According to him, the very concept of cultural identity is at the centre of a correlation between the individual and the outside world through time and space.
In his contribution, Jean-Pierre Ntamag agreed that African languages were, like all other languages in the world, vehicles for the transmission of values, beliefs, and customs.
He noted that while each of them expresses a conception of the present world, those of African aim at appreciating the value, position and sense of African languages in globalization. He therefore counseled Africans to view the development of these languages on scientific and technical levels to enable them provide Africa with a better destiny.
Okpara's paper examined the role and relevance of computer technology in the service of African arts and culture. Here, he pointed how museums, cultural centres, government ministries, professional organisations and different arts and cultural groups could utilise computer technology as information and communication tool for packaging and projection of African arts and cultural heritage.
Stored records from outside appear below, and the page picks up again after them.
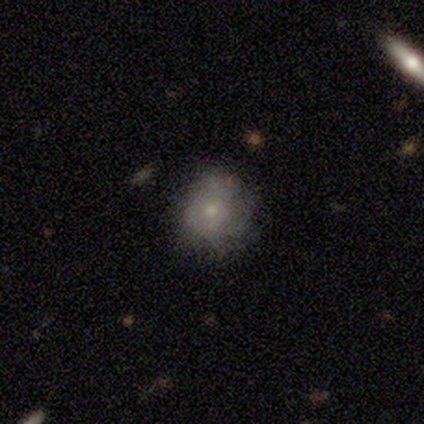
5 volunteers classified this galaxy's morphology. A featured or disk galaxy (40%, tied with star or artifact) with no bar (100%), tight (100%) spiral arms (100%) and a moderate central bulge (50%, tied with small).

Vote fractions:
- Smooth or featured? featured or disk: 40% (tied) / star or artifact: 40% (tied) / smooth: 20%
- Edge-on disk? no: 100% / yes: 0%
- Bar? no: 100% / strong: 0% / weak: 0%
- Spiral arms? yes: 100% / no: 0%
- Spiral winding? tight: 100% / medium: 0% / loose: 0%
- Spiral arm count? can't tell: 100% / 1: 0% / 2: 0% / 3: 0% / 4: 0% / more than 4: 0%
- Bulge size? moderate: 50% (tied) / small: 50% (tied) / dominant: 0% / large: 0% / none: 0%
- Merging? none: 67% / minor disturbance: 33% / major disturbance: 0% / merger: 0%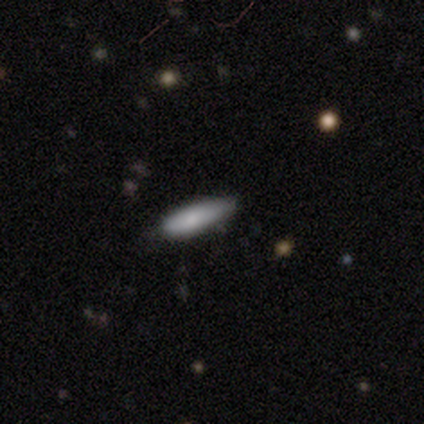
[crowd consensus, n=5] Smooth or featured?
  - smooth: 80% *
  - star or artifact: 20%
  - featured or disk: 0%
How rounded?
  - cigar-shaped: 100% *
  - round: 0%
  - in between: 0%
Merging?
  - none: 50% * (tied)
  - minor disturbance: 50% * (tied)
  - major disturbance: 0%
  - merger: 0%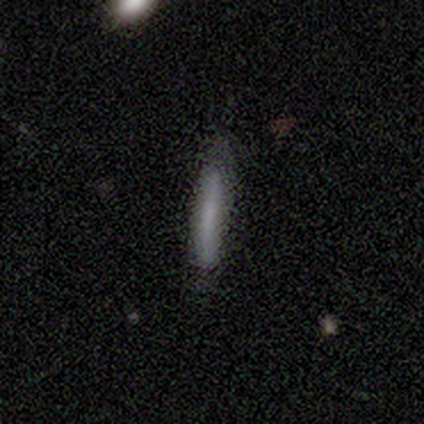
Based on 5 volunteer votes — smooth_or_featured: smooth (p=1.00)
how_rounded: cigar-shaped (p=1.00)
merging: none (p=1.00)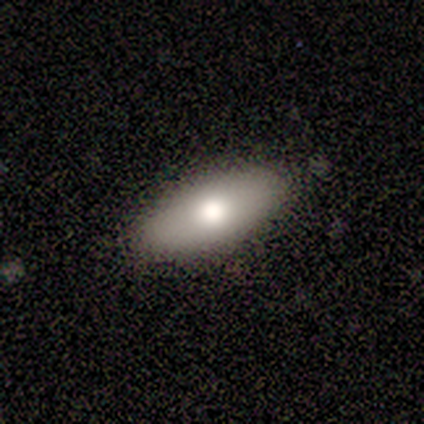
A smooth galaxy with no disk features (60%) that is in between round and cigar-shaped (100%).

Vote fractions:
- Smooth or featured? smooth: 60% / featured or disk: 20% / star or artifact: 20%
- How rounded? in between: 100% / round: 0% / cigar-shaped: 0%
- Merging? none: 100% / minor disturbance: 0% / major disturbance: 0% / merger: 0%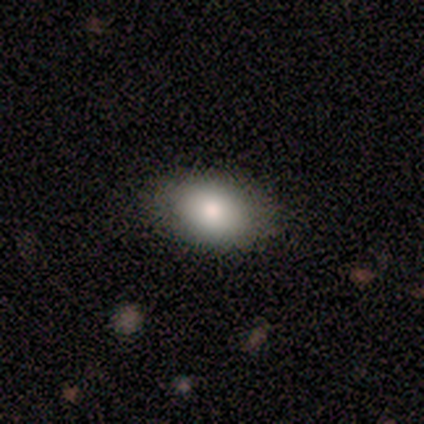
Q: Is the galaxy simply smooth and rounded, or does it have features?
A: smooth — 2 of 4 (50%, tied with featured or disk).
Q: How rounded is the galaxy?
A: in between — 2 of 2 (100%).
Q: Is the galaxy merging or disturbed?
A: none — 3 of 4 (75%).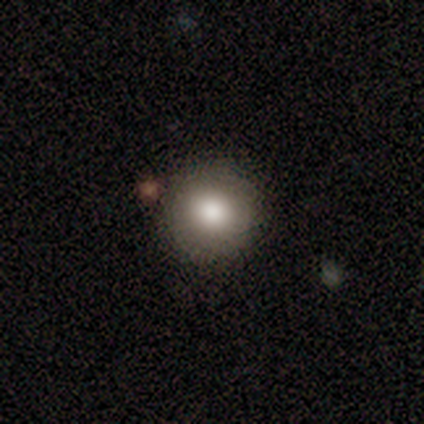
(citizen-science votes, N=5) This is clearly a smooth galaxy (100%). How rounded: clearly round (100%). Merging: clearly none (80%).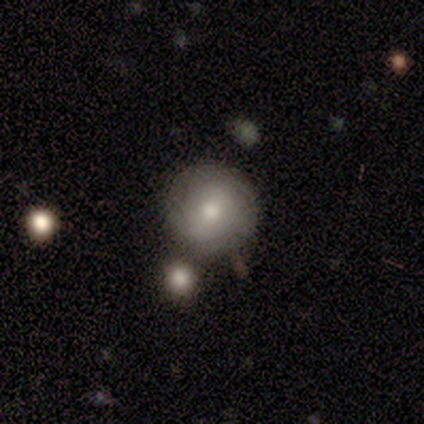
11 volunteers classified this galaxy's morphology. type=smooth (82%); roundness=round (100%); merging=none (64%).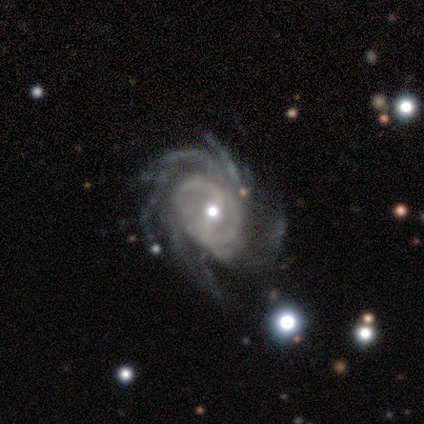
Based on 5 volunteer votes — Smooth or featured? featured or disk (100%)
Edge-on disk? no (100%)
Bar? weak (40%, tied with no)
Spiral arms? yes (100%)
Spiral winding? medium (80%)
Spiral arm count? more than 4 (80%)
Bulge size? moderate (40%, tied with small)
Merging? none (40%, tied with major disturbance)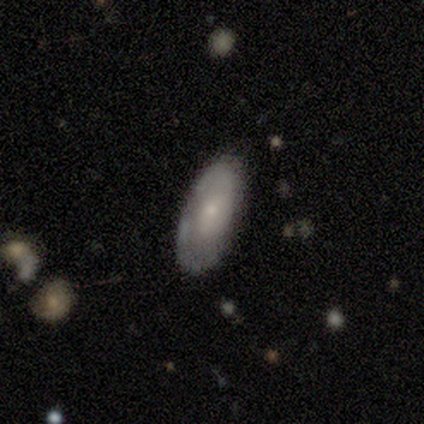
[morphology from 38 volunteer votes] smooth 58%, featured or disk 39%, star or artifact 3%. Down the decision tree: how rounded — in between (86%); merging — none (62%).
Okpara stressed that adopting such technological concepts such as slide presentations, web-hosting, image simulation and interactive internet conferences, among others, would help facilitate the advancement of African arts and culture on the competitive global stage.
Okpara decried the fear of unknown saying it has continually brought the traditional African in constant contact with his spiritual world. "The uncertainties of the forest, river, mountain, seas, oceans, and the changing weather made him to ensure that all natural forces operate harmoniously for the provision of his daily needs and safety. This implies his ability to condense time and space to possess an unusual amount of insight on these phenomena."
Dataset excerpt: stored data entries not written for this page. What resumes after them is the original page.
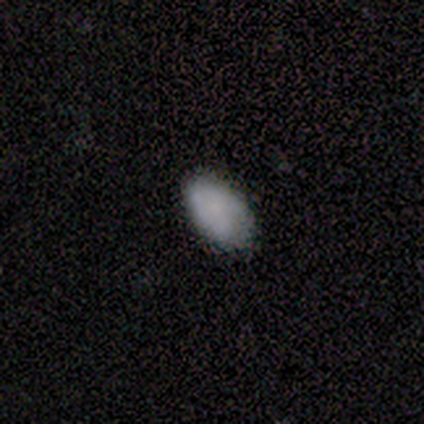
smooth 80%, star or artifact 20%, featured or disk 0%. Down the decision tree: how rounded — in between (100%); merging — none (75%).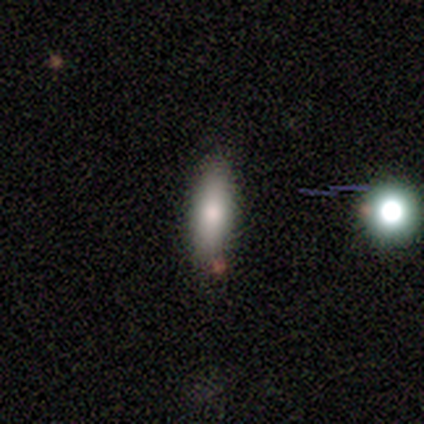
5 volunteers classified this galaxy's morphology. smooth_or_featured: smooth (p=0.80) [alt: featured or disk p=0.20]
how_rounded: in between (p=0.50) [tied with: cigar-shaped p=0.50]
merging: none (p=1.00)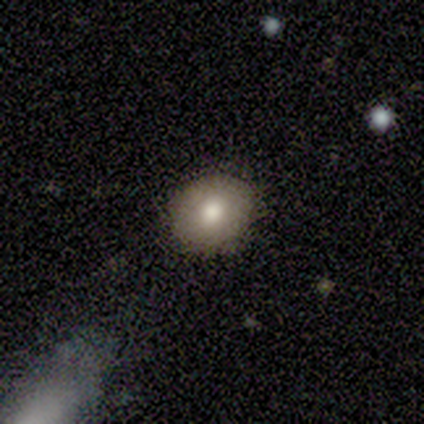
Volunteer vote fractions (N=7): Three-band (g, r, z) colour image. It shows a smooth galaxy with no disk features (86%) that is round (67%). Merging: none (100%).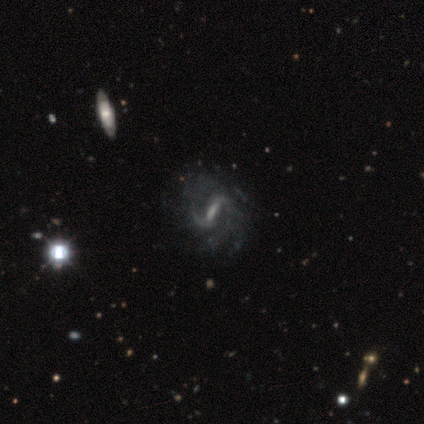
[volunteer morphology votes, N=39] A featured or disk galaxy (92%) with a strong bar (51%), 2 (59%) medium (62%) spiral arms (91%) and a small central bulge (51%).

Vote fractions:
- Smooth or featured? featured or disk: 92% / star or artifact: 8% / smooth: 0%
- Edge-on disk? no: 97% / yes: 3%
- Bar? strong: 51% / weak: 49% / no: 0%
- Spiral arms? yes: 91% / no: 9%
- Spiral winding? medium: 62% / loose: 22% / tight: 16%
- Spiral arm count? 2: 59% / can't tell: 19% / 1: 9% / 3: 9% / more than 4: 3% / 4: 0%
- Bulge size? small: 51% / none: 26% / moderate: 17% / dominant: 3% / large: 3%
- Merging? none: 47% / minor disturbance: 11% / major disturbance: 8% / merger: 3%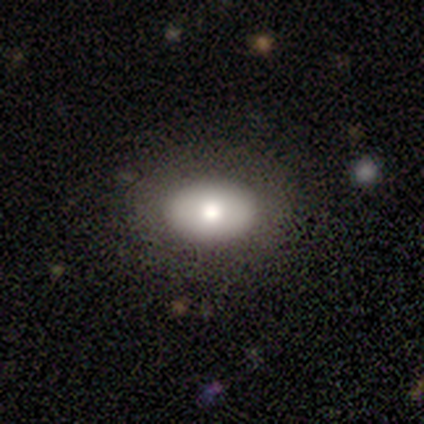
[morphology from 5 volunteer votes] This is clearly a smooth galaxy (100%). How rounded: clearly in between (100%). Merging: clearly none (80%).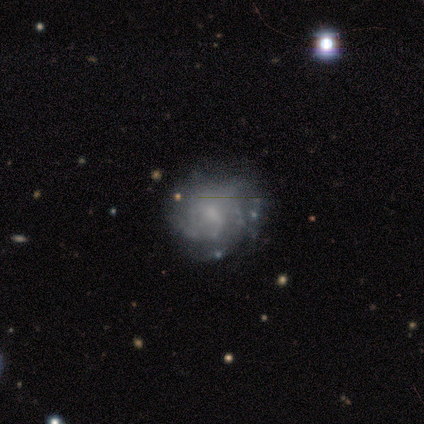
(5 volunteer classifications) This appears to be a featured or disk galaxy (100%) with no bar (60%), tight (67%) spiral arms (60%) and a small central bulge (40%, tied with none). Merging: none (40%, tied with minor disturbance).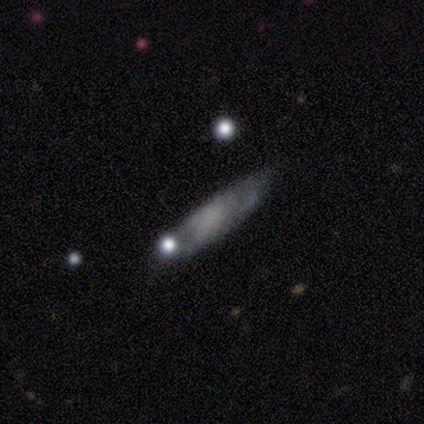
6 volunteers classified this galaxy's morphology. smooth-or-featured: smooth: 100% | featured or disk: 0% | star or artifact: 0%
  how-rounded: cigar-shaped: 67% | in between: 33% | round: 0%
  merging: minor disturbance: 50% | none: 33% | merger: 17% | major disturbance: 0%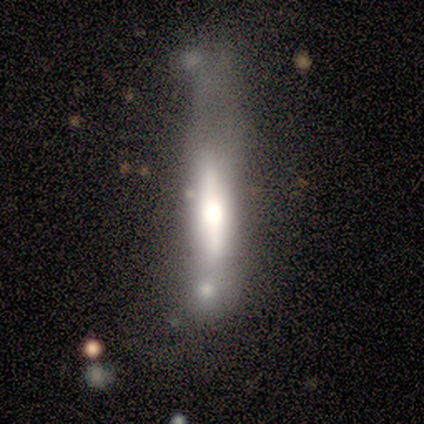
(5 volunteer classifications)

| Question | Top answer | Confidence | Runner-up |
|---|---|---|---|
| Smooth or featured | featured or disk | 100% | — |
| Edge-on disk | yes | 80% | no (20%) |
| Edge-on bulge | rounded | 100% | — |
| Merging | none | 40% | tied: major disturbance (40%) |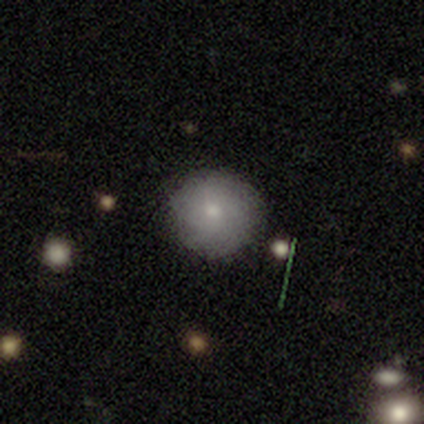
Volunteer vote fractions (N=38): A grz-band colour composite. It shows a smooth galaxy with no disk features (82%) that is round (100%). Merging: none (75%).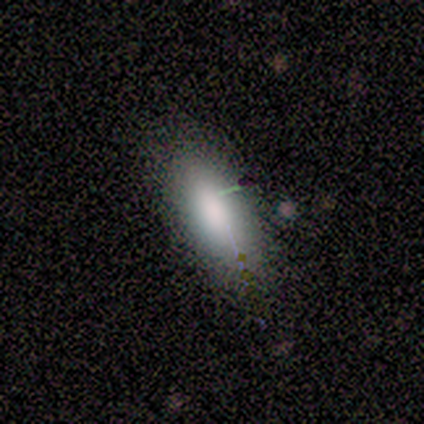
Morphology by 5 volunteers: smooth-or-featured: smooth: 60% | featured or disk: 20% | star or artifact: 20%
  how-rounded: in between: 67% | cigar-shaped: 33% | round: 0%
  merging: none: 50% (tied) | minor disturbance: 50% (tied) | major disturbance: 0% | merger: 0%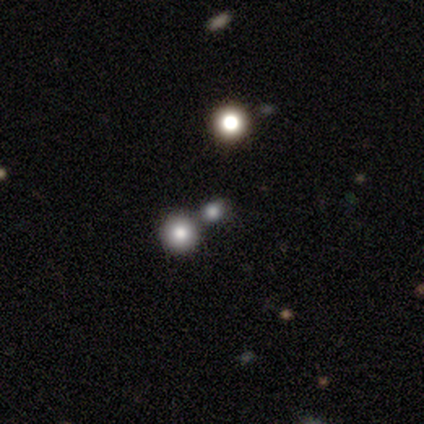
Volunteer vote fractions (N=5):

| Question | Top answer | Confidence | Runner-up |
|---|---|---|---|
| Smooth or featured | smooth | 40% | tied: star or artifact (40%) |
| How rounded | round | 100% | — |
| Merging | none | 33% | tied: minor disturbance (33%), merger (33%) |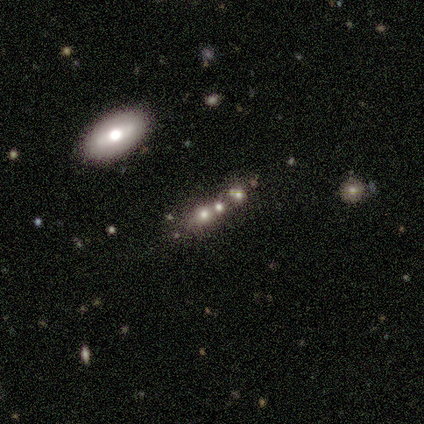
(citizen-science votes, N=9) Smooth or featured: smooth — 56% (featured or disk — 33%)
How rounded: round — 40% (tied with in between — 40%)
Merging: none — 88% (minor disturbance — 12%)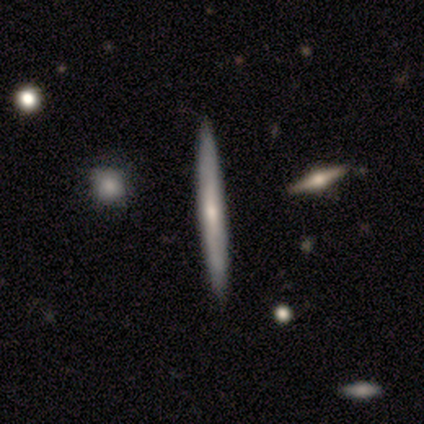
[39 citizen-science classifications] Q: Smooth or featured?
A: smooth (54%); runner-up: featured or disk (44%)
Q: How rounded?
A: cigar-shaped (100%)
Q: Merging?
A: none (89%); runner-up: minor disturbance (5%)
He enumerated the impacts of the new tools to include the ability to transform existing traditional means of artistic and cultural expressions as well as developing new ones. They also have the potentials to record or document, store, duplicate into various original copies, transfer, retrieve or display artworks and cultural performances in places far away from the original theatre or studio where they are produced or performed.
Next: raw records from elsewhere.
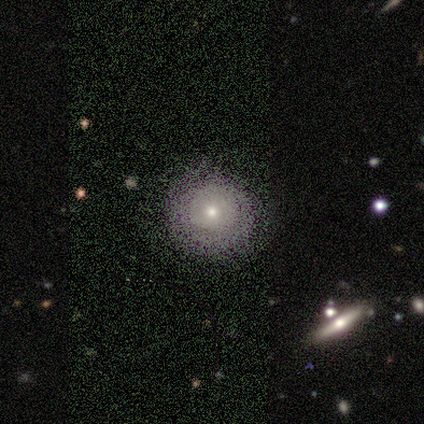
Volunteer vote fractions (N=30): smooth-or-featured: smooth: 73% | star or artifact: 17% | featured or disk: 10%
  how-rounded: round: 95% | in between: 5% | cigar-shaped: 0%
  merging: none: 72% | minor disturbance: 20% | major disturbance: 4% | merger: 4%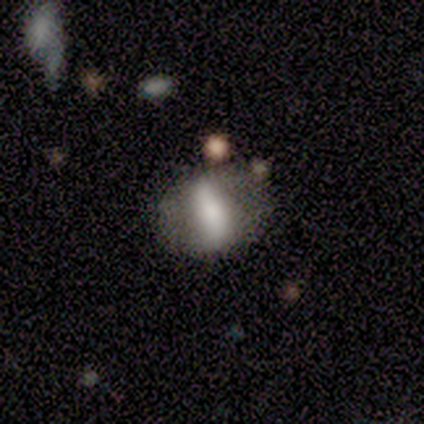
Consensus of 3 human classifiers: This is clearly a featured or disk galaxy (100%). It is clearly not viewed edge-on (100%). Bar: clearly strong (100%). Spiral arm pattern: likely yes (67%). Spiral arm count: clearly 2 (100%). Spiral winding: possibly medium (50%, tied with loose). Central bulge: marginally large (33%, tied with moderate and small). Merging: likely none (67%).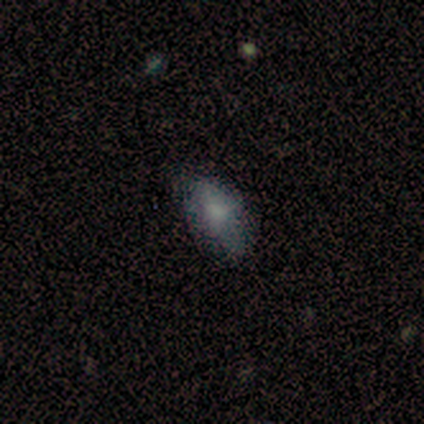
A smooth galaxy with no disk features (60%) that is in between round and cigar-shaped (100%). Merging: none (60%).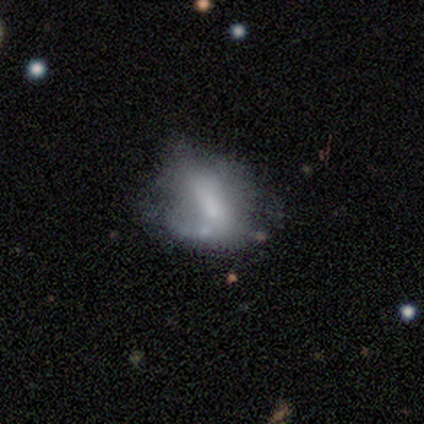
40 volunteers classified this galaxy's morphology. smooth_or_featured: featured or disk (p=0.47) [alt: smooth p=0.38]
disk_edge_on: no (p=1.00)
bar: no (p=0.68) [alt: strong p=0.16]
has_spiral_arms: no (p=0.89) [alt: yes p=0.11]
bulge_size: none (p=0.42) [alt: small p=0.26]
merging: minor disturbance (p=0.26) [tied with: major disturbance p=0.26, merger p=0.26]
He, therefore, advocated the effective use of ICT in dismantling those barriers that make meanings and significance of some African arts and culture difficult to understand and appreciate.
In appreciation of the support of the Minister/Head of Chancery, Nigerian High Commission in Cameroun, Ahmed Inusa, who participated in the summit from the opening to the closing, the Nigerian delegation led by Prof. Babawale paid him a courtesy visit.
Inusa while welcoming his guests called for stronger ties between Nigeria and Cameroun, especially in the areas of trade and culture. He also urged Nigerians to put the issue of Bakassi behind them, so that, both countries can fully enjoy the benefit of their corporation.
He emphasied that with over four million Nigerians residing in Cameroun, no reasonable government could have hesitated to hand over the portion of land to Cameroun for the sake of peace and harmony as the contrast would have implied protecting territory while endangering the lives of Nigerians.
He was however happy that the relationship between two countries was gradually returning to normal.
On the issue of culture, he commended CBAAC boss for its initiative and expressed regrets that the most cherished aspects of African culture are gradually being lost to foreign influences. "The value of everyone participating in governance, the value of hard work, the value of honesty and transparency are fast fading away."
He, however, expressed confidence in the resolutions at the summit to put the continent on the path of cultural rebirth.